### [ACTIVITY]
Please write out the material from its start up to and including the line with "AUSVERKAUFT", swapping "dark_mode" for "light_mode" and changing nothing else.

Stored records
>>>
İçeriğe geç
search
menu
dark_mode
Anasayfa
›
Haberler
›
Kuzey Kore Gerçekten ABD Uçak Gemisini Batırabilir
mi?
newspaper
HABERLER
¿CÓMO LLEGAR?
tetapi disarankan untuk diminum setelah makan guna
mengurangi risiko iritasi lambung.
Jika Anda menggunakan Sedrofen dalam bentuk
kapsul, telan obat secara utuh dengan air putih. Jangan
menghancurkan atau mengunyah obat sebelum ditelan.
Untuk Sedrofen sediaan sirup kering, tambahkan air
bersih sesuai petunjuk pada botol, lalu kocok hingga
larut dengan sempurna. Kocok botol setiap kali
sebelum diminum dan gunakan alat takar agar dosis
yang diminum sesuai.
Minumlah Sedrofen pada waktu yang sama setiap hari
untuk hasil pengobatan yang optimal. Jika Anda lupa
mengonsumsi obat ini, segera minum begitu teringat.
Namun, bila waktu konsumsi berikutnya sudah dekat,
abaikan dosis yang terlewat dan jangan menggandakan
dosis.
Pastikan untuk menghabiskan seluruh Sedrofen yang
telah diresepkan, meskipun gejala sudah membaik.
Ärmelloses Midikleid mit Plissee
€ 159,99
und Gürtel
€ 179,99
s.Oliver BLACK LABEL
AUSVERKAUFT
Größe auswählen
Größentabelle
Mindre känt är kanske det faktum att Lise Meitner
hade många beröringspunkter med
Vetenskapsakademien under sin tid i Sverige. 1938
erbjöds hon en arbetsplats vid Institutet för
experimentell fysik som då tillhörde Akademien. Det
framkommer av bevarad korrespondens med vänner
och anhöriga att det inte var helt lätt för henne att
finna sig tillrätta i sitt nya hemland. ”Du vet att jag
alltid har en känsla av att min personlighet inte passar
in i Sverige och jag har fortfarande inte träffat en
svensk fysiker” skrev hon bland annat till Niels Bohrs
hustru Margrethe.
<<<
### [OUTPUT OF THE EXERCISE]
İçeriğe geç
search
menu
light_mode
Anasayfa
›
Haberler
›
Kuzey Kore Gerçekten ABD Uçak Gemisini Batırabilir
mi?
newspaper
HABERLER
¿CÓMO LLEGAR?
tetapi disarankan untuk diminum setelah makan guna
mengurangi risiko iritasi lambung.
Jika Anda menggunakan Sedrofen dalam bentuk
kapsul, telan obat secara utuh dengan air putih. Jangan
menghancurkan atau mengunyah obat sebelum ditelan.
Untuk Sedrofen sediaan sirup kering, tambahkan air
bersih sesuai petunjuk pada botol, lalu kocok hingga
larut dengan sempurna. Kocok botol setiap kali
sebelum diminum dan gunakan alat takar agar dosis
yang diminum sesuai.
Minumlah Sedrofen pada waktu yang sama setiap hari
untuk hasil pengobatan yang optimal. Jika Anda lupa
mengonsumsi obat ini, segera minum begitu teringat.
Namun, bila waktu konsumsi berikutnya sudah dekat,
abaikan dosis yang terlewat dan jangan menggandakan
dosis.
Pastikan untuk menghabiskan seluruh Sedrofen yang
telah diresepkan, meskipun gejala sudah membaik.
Ärmelloses Midikleid mit Plissee
€ 159,99
und Gürtel
€ 179,99
s.Oliver BLACK LABEL
AUSVERKAUFT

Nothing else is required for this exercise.